## Passage to read
— Begin —

Jazz Chords Parsing with Transformers | by Francesco Foscarin | Aug, 2023


In this article, I summarize part of my research paper “Predicting Music Hierarchies with a Graph-Based Neural Decoder” which presents a data-driven system able to parse jazz chord sequences.

This research is motivated by my frustration with Grammar-based parsing systems (which were the only option available for music data):

  • The grammar-building phase requires a lot of domain knowledge
  • The parser will fail in case of some unseen configurations or noisy data
  • It is challenging to account for multiple musical dimensions in a single grammar rule
  • There is no well-supported active Python framework to help with the development

My approach (inspired by similar works in Natural Language Processing), instead, doesn’t rely on any grammar, produces partial results for noisy inputs, trivially handles multiple musical dimensions, and is implemented in PyTorch.

If you are not familiar with parsing and grammars, or simply need to refresh your knowledge, I’ll now take a step back.

What is “parsing”?

The term parsing refers to predicting/inferring a tree (the mathematical structure) whose leaves are the elements of the sequences.

Ok then, but why would we need a tree?

Let’s start with the following sequence of jazz chords (section A of “Take the A Train”).

Chord sequence.

In Jazz music chords are connected by a complex system of perceptual relations. For example, the Dm7 is a preparation for the dominant chord G7. This means that the Dm7 is less important than the G7 and it could, for example, be omitted in a different reharmonization. Similarly, the D7 is a secondary dominant (a dominant of a dominant) also referring to G7.

This kind of harmonic relation can be expressed with a tree and can be useful for music analysis or while performing tasks like reharmonization. However, since chords in music pieces are available mostly as a sequence, we want a system which is able to automatically build such a tree structure.

Before continuing we need to differentiate between two kinds of trees.

Musicologist tends to use what is called constituent trees, which you can see in the picture below. Constituent trees contain leaves (chords in blue — elements of the input sequence), and internal nodes (chords in orange — reductions of the children’s leaves).

In this work instead, we consider another kind of tree, called dependency tree. This kind of tree does not have internal nodes, but only directed arcs connecting the elements of the sequence.

We can produce the dependency tree from the constituent tree, with some algorithms that will be discussed later.

Since this is a data-driven approach, we need a dataset of chord sequences (the input data) associated with a dataset of trees (the ground truth) for training and testing. We use the Jazz Treebank¹ which is publicly available in this GitHub repository (it can be freely used for non-commercial applications, and I obtained the author’s permission to use it in this article). In particular, they provide a JSON file with all chords and annotations.

We model each chord in input to our system, with three features:

  1. The root, an integer in [0..11], where C -> 0, C# ->1, etc…
  2. The basic form, an integer in [0..5], which select among major, minor, augmented, half-diminished, diminished, and suspended (sus).
  3. The extension, an integer in [0,1,2] which selects among 6, minor 7, or major 7.

— End —

## Task to carry out
Reproduce the jazz chord parsing article from "We can produce" up to and including "chords and annotations.", swapping "dataset" for "collection" throughout.

## Recorded information
— Begin —

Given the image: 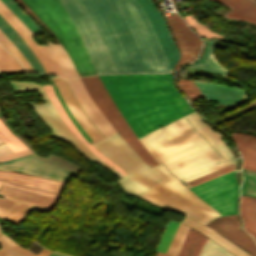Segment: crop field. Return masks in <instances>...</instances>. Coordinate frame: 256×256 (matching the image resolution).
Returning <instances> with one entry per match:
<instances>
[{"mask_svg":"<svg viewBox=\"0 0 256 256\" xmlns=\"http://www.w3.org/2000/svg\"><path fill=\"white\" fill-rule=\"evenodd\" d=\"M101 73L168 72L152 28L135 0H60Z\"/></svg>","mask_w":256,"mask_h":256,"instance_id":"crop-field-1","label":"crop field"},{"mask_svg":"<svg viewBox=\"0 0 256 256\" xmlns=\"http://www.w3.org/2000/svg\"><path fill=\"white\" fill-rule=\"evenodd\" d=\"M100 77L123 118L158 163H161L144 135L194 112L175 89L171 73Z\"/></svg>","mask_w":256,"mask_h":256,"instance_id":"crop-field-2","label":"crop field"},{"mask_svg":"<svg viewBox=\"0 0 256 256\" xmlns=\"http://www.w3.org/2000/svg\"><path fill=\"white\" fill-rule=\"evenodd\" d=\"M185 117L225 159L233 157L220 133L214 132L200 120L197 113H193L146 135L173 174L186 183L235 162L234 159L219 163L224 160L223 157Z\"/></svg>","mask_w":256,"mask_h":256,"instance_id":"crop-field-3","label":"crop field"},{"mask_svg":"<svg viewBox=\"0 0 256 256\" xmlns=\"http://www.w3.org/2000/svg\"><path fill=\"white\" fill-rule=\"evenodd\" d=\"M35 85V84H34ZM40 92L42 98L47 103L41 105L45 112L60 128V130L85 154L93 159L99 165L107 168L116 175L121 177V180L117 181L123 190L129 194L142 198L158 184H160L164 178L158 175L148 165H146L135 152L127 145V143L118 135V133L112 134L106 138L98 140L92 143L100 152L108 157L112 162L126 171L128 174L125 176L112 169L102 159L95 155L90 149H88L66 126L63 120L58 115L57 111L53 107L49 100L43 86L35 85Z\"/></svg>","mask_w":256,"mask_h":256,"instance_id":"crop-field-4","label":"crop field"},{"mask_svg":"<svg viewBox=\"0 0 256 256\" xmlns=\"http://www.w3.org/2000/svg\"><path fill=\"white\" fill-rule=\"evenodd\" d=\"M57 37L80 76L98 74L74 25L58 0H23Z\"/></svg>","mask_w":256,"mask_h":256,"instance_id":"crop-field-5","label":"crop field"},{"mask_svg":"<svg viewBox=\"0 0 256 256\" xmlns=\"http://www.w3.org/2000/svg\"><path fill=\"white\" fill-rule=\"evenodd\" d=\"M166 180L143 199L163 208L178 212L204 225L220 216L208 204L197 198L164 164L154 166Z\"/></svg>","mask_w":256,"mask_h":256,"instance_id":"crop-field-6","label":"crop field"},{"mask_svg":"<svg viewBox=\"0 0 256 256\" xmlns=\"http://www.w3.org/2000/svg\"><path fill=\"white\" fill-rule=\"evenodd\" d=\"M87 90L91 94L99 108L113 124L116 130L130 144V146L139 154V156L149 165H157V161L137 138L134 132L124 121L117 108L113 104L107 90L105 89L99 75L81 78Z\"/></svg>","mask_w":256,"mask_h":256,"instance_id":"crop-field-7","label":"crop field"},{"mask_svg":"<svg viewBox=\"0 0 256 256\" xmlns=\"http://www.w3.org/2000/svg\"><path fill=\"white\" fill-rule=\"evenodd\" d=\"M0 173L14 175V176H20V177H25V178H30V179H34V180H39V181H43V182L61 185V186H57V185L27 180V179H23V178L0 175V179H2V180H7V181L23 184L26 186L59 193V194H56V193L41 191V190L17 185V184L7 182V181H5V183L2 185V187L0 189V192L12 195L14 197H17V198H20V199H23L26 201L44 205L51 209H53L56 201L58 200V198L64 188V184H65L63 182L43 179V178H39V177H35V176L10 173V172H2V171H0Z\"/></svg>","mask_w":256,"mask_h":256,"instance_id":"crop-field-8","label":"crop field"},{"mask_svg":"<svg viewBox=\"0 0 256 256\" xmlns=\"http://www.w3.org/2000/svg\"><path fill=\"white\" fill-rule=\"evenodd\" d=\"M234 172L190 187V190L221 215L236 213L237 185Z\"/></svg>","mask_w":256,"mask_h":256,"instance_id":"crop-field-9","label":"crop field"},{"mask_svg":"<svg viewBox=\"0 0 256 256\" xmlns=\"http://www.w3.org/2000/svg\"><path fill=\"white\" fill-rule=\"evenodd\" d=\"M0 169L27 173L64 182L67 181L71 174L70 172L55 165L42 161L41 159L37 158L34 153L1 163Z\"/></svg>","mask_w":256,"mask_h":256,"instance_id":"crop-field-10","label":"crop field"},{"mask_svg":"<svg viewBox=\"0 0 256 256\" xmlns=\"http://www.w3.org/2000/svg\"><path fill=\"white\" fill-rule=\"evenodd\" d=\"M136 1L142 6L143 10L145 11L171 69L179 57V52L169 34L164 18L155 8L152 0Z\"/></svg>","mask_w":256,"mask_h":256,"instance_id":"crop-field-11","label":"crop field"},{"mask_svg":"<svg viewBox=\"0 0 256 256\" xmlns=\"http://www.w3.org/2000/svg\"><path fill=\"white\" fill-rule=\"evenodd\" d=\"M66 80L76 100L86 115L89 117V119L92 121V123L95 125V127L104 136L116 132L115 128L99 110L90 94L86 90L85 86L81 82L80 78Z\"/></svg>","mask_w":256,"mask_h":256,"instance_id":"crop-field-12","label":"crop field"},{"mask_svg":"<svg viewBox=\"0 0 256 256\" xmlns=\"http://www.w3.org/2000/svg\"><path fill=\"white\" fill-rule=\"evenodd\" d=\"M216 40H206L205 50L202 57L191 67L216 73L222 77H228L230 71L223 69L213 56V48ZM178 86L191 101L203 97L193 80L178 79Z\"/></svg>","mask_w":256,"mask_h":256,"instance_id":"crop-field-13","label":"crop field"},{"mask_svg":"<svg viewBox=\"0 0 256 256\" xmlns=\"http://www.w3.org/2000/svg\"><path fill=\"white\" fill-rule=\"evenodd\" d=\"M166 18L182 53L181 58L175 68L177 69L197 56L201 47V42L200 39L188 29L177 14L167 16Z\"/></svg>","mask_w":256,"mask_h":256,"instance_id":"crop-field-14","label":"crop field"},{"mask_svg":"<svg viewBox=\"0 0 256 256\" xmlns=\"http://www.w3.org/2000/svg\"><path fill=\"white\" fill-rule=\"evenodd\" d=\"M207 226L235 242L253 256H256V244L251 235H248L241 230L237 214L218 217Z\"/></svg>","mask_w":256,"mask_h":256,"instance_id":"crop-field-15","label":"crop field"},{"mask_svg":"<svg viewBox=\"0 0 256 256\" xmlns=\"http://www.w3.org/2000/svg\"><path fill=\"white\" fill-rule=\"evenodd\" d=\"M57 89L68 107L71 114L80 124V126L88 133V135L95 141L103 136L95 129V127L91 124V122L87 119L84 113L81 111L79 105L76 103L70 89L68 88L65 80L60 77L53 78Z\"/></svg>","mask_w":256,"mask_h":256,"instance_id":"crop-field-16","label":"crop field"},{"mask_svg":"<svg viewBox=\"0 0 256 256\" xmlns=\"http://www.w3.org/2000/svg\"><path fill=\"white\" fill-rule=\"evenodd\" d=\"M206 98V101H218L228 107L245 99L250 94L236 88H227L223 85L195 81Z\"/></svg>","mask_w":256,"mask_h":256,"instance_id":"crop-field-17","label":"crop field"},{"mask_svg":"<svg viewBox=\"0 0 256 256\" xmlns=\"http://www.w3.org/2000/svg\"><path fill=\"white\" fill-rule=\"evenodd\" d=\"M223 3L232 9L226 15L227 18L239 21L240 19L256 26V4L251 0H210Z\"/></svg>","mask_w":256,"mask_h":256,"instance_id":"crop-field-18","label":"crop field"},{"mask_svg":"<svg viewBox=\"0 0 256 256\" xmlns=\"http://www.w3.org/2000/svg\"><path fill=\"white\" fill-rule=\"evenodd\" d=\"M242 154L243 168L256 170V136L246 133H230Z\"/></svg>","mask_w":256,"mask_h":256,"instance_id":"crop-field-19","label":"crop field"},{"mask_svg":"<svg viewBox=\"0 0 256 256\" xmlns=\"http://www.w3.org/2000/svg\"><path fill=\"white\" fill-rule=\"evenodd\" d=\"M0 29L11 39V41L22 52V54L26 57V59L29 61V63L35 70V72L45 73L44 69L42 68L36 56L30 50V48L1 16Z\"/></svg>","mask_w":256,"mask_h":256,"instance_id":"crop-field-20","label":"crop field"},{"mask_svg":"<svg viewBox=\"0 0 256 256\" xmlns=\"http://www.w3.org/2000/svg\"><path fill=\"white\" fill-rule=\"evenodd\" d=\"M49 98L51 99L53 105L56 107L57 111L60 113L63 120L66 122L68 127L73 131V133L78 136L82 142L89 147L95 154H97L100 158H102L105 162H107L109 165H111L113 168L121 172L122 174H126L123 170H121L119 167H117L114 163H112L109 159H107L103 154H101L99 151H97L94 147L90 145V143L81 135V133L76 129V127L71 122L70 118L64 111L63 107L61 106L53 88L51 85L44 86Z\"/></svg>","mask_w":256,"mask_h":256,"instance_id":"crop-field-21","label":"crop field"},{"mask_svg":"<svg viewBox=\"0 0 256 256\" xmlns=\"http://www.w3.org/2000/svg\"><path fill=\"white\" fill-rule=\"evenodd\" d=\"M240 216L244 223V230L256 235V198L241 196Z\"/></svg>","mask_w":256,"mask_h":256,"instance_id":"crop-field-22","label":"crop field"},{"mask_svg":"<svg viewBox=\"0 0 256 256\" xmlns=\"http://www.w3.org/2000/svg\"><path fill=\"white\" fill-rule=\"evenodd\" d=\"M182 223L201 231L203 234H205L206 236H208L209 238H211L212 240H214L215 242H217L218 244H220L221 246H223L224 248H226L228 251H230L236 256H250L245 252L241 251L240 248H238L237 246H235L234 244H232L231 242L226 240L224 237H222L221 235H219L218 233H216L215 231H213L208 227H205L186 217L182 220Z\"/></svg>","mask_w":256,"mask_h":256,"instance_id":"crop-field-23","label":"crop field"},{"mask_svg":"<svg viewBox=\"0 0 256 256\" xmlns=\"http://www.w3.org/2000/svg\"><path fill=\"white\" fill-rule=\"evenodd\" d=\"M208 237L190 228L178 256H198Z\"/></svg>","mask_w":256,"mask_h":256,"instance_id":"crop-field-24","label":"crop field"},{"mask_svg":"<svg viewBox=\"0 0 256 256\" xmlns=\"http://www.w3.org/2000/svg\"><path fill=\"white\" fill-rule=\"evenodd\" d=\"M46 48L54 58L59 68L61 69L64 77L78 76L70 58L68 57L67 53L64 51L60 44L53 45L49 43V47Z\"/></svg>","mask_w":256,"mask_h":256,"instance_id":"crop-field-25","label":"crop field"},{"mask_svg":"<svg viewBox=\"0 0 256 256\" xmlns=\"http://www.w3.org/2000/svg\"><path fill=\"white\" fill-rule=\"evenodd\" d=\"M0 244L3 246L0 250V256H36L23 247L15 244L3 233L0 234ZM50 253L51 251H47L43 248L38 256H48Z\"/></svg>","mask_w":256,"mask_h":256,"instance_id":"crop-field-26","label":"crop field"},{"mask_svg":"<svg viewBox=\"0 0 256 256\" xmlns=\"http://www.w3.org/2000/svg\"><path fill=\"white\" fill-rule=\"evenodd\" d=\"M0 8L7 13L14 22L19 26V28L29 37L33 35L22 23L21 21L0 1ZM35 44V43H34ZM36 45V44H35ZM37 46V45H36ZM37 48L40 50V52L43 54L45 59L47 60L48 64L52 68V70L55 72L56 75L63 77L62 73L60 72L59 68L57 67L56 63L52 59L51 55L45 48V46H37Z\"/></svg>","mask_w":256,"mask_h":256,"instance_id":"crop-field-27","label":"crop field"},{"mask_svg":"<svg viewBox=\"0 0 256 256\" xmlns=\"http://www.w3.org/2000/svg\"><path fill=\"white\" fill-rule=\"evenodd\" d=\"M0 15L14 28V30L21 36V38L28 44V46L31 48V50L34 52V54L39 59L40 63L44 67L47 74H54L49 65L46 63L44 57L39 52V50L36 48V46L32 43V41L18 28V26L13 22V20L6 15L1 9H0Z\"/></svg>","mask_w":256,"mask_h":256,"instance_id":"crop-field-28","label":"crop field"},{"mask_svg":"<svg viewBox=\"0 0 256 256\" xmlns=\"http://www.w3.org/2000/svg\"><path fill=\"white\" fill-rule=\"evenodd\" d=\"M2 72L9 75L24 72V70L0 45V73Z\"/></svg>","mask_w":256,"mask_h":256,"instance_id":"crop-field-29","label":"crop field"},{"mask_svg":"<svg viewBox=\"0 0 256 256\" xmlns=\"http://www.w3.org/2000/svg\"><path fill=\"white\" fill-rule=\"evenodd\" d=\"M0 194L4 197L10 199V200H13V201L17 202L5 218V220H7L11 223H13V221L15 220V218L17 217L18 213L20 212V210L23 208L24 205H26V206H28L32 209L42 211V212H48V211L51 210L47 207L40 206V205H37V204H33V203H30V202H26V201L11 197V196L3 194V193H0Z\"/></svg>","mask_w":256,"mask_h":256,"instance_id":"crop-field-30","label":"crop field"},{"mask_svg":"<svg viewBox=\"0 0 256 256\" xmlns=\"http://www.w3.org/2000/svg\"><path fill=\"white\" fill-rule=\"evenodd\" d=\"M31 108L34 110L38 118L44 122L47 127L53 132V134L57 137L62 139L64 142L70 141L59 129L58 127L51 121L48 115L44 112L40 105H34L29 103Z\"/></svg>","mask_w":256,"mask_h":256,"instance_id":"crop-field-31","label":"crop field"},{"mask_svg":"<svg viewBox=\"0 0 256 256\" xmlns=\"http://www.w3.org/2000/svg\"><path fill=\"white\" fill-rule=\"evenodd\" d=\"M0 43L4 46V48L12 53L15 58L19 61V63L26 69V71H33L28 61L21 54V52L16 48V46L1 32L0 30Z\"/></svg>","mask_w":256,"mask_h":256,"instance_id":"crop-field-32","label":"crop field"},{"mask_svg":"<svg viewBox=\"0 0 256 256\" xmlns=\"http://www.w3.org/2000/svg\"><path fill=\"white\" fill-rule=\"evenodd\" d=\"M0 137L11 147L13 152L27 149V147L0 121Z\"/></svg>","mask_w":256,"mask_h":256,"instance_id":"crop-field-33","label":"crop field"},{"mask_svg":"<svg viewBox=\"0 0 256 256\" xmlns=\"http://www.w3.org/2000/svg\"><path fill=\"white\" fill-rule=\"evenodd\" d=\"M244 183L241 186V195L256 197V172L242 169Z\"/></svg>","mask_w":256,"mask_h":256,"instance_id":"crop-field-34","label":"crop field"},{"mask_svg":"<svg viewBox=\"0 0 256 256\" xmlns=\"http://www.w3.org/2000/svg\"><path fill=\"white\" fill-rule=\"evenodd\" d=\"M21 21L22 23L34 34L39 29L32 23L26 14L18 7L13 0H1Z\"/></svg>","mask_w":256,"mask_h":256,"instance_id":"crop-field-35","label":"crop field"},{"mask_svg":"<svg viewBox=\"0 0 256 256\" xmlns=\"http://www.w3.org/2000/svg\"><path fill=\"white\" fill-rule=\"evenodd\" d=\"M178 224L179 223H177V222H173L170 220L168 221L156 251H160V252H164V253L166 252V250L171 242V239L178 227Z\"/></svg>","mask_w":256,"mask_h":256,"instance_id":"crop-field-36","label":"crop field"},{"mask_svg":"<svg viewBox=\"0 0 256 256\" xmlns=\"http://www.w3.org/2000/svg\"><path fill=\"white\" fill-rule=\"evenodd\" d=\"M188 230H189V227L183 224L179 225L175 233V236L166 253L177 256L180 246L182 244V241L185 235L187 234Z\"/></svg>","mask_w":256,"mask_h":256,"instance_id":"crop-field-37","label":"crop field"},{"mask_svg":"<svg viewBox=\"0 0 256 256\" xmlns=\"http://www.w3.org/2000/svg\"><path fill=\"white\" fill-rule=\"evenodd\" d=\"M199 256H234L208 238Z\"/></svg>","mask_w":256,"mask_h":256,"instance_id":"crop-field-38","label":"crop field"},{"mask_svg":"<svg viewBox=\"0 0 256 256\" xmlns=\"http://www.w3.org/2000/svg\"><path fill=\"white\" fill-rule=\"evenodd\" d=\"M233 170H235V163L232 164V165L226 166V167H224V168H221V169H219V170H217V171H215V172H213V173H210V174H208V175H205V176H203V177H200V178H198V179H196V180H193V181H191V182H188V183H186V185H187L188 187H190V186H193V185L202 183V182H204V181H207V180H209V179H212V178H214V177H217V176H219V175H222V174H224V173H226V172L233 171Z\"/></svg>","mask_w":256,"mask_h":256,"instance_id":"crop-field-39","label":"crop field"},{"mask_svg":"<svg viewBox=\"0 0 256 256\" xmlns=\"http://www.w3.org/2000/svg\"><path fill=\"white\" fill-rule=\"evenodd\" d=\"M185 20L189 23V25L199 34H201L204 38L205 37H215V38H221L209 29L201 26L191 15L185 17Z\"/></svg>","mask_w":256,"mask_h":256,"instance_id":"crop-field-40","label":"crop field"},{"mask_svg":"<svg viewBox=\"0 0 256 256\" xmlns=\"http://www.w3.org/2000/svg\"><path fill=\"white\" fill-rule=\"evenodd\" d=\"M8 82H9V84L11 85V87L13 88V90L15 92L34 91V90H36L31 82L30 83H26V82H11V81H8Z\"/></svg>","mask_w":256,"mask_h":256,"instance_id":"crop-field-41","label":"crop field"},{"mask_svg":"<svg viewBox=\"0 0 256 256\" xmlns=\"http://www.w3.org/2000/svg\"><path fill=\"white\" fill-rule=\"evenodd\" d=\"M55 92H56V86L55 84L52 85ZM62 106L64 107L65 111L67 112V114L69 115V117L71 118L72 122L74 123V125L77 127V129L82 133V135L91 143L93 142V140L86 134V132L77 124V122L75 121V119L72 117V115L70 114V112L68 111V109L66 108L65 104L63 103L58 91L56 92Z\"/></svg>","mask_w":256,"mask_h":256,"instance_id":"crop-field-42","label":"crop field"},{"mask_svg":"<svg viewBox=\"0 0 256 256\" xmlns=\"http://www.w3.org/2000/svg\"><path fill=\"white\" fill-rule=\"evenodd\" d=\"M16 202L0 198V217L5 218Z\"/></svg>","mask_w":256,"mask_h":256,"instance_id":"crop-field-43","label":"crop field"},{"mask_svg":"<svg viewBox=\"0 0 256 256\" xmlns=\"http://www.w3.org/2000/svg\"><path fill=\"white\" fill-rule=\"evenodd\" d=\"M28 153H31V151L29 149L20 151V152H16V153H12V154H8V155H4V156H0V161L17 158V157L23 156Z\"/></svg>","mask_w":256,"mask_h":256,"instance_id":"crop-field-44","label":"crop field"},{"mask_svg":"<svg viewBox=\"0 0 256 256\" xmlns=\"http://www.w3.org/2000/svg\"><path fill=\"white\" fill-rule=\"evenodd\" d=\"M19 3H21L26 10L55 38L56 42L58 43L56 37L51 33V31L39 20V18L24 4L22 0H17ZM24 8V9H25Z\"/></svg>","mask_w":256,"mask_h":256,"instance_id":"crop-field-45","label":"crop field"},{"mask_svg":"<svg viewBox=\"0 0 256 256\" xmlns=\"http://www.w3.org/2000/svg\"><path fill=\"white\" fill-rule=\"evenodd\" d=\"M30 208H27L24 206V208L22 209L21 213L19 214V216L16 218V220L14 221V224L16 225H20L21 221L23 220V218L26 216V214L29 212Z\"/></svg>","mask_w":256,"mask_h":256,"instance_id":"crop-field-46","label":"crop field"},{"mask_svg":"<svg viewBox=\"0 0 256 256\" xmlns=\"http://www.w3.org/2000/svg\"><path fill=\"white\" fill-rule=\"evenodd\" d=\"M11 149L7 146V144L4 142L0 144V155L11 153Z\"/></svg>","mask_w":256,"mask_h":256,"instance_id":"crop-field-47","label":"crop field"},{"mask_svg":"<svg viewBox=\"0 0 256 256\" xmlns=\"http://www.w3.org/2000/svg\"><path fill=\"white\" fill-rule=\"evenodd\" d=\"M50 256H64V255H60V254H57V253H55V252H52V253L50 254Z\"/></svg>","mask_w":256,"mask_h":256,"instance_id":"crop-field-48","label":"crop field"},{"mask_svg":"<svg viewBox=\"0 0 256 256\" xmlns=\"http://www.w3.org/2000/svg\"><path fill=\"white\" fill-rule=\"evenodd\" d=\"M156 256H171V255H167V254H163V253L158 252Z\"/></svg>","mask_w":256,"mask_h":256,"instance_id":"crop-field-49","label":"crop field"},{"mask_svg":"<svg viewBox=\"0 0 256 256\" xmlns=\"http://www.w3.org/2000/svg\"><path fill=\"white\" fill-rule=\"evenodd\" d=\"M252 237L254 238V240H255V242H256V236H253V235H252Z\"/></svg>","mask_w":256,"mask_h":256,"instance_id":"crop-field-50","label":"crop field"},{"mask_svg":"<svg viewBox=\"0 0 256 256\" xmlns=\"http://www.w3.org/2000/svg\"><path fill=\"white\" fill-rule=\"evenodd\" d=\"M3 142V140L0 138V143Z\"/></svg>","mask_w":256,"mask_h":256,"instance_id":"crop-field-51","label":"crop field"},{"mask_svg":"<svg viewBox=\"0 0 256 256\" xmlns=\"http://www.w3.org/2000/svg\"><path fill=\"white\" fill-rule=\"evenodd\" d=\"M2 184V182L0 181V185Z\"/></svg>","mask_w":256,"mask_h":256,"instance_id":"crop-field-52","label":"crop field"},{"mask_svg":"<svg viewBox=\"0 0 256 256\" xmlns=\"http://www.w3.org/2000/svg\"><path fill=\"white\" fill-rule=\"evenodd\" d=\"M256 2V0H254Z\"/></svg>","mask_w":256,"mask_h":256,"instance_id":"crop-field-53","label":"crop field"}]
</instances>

— End —

## Answer to the task
We can produce the dependency tree from the constituent tree, with some algorithms that will be discussed later.

Since this is a data-driven approach, we need a collection of chord sequences (the input data) associated with a collection of trees (the ground truth) for training and testing. We use the Jazz Treebank¹ which is publicly available in this GitHub repository (it can be freely used for non-commercial applications, and I obtained the author’s permission to use it in this article). In particular, they provide a JSON file with all chords and annotations.